Scott Sumner, discussing Sweden, overlooks something that I find to be common when right-of-center Americans talk about Swedish education: “Their vouchers for education don’t require you to live in Milwaukee, or enter a lottery. Everyone in the country is eligible, and their kids are free to go to any approved school; public, not-for-profit, or for-profit.”
This is accurate, but it’s important to note that there are crucial caveats around what kind of school can get approved. Anders Böhlmark and Mikael Lindahl have a good brief explanation in “Does School Privatization Improve Educational Achievement? Evidence from Sweden’s Voucher Reform”* (PDF):
Third, the most radical reform was that starting in 1992 municipalities had to provide private schools with a grant, equivalent to (most of) the average per-pupil expenditure in the public school system, for each pupil residing in the municipality who choose to enroll in a private school. Thus, the recourses devoted to public schools are directly affected by the choices of pupils. To be eligible for public funding, private schools have to be approved by the National Agency for Education (NAE). These schools then have to follow the national curriculum and are not allowed to select pupils by ability, socio-economic characteristics or ethnicity. If a school is oversubscribed, three selection criteria for admittance are allowed: proximity to the school; waiting list (where each child’s place in line is determined by the date of the parents’ application); priority to children who have siblings already enrolled in the school. Private schools are not allowed to charge any fees. Hence, top-up funding over and above the voucher is not allowed.
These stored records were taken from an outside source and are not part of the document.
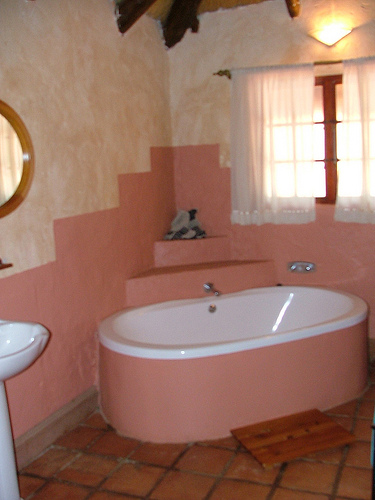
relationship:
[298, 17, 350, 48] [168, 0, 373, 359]
light fixture hanging on wall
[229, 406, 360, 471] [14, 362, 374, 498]
board lying on floor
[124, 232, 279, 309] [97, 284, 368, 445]
shelf are behind bathtub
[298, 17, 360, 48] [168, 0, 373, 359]
light fixture attached to wall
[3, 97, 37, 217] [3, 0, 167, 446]
mirror hanging on wall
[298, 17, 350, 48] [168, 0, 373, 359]
light fixture attached to wall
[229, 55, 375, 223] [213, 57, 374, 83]
curtain has a rod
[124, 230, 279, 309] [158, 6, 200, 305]
shelf in corner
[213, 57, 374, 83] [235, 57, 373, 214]
rod over window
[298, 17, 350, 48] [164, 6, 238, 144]
light fixture attached to wall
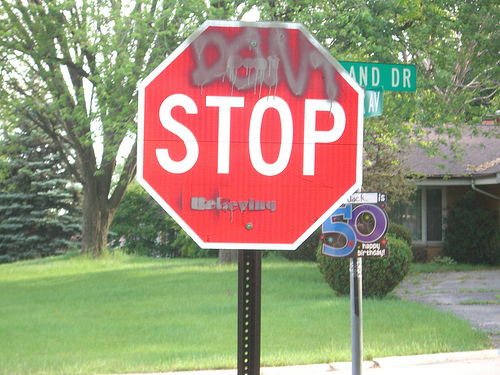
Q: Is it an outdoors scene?
A: Yes, it is outdoors.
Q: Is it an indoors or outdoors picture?
A: It is outdoors.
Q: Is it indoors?
A: No, it is outdoors.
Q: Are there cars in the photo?
A: No, there are no cars.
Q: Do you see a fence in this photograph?
A: No, there are no fences.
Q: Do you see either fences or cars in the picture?
A: No, there are no fences or cars.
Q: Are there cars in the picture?
A: No, there are no cars.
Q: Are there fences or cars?
A: No, there are no cars or fences.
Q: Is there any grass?
A: Yes, there is grass.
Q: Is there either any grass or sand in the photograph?
A: Yes, there is grass.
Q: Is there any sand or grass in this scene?
A: Yes, there is grass.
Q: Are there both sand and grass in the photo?
A: No, there is grass but no sand.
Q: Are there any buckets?
A: No, there are no buckets.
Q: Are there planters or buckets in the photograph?
A: No, there are no buckets or planters.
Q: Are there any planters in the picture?
A: No, there are no planters.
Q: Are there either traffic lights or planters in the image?
A: No, there are no planters or traffic lights.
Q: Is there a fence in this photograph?
A: No, there are no fences.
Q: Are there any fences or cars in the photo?
A: No, there are no fences or cars.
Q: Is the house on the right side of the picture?
A: Yes, the house is on the right of the image.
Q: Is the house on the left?
A: No, the house is on the right of the image.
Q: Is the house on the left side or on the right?
A: The house is on the right of the image.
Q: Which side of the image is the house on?
A: The house is on the right of the image.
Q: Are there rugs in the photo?
A: No, there are no rugs.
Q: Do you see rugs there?
A: No, there are no rugs.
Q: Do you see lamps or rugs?
A: No, there are no rugs or lamps.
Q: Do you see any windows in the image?
A: Yes, there is a window.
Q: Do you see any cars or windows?
A: Yes, there is a window.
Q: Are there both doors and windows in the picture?
A: No, there is a window but no doors.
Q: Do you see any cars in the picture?
A: No, there are no cars.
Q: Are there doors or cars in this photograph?
A: No, there are no cars or doors.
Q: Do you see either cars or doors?
A: No, there are no cars or doors.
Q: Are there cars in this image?
A: No, there are no cars.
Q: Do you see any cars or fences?
A: No, there are no cars or fences.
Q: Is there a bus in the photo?
A: No, there are no buses.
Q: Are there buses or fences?
A: No, there are no buses or fences.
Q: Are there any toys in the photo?
A: No, there are no toys.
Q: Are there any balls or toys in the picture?
A: No, there are no toys or balls.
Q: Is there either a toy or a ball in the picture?
A: No, there are no toys or balls.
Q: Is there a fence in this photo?
A: No, there are no fences.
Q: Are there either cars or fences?
A: No, there are no fences or cars.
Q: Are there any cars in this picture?
A: No, there are no cars.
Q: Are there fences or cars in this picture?
A: No, there are no cars or fences.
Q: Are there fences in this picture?
A: No, there are no fences.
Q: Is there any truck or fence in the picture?
A: No, there are no fences or trucks.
This is obviously not identical to American practice. But the schools Swedish kids can attend are essentially what we call “charter schools” in the United States, rather than true private schools with selective admissions. In effect, Swedish practice is like what exists in American states (Arizona, for example) with lots of charter schools and it’s quite similar to what the Obama administration (and I) are pushing. The big difference is that for-profit operators are allowed to run schools in Sweden, which I’d be for allowing.
* Their answer? It does in the short-term, but the gains fade. All else being equal I favor more choice, so I’d regard the reform as a good thing but I assume the architects of the reform were hoping for something more.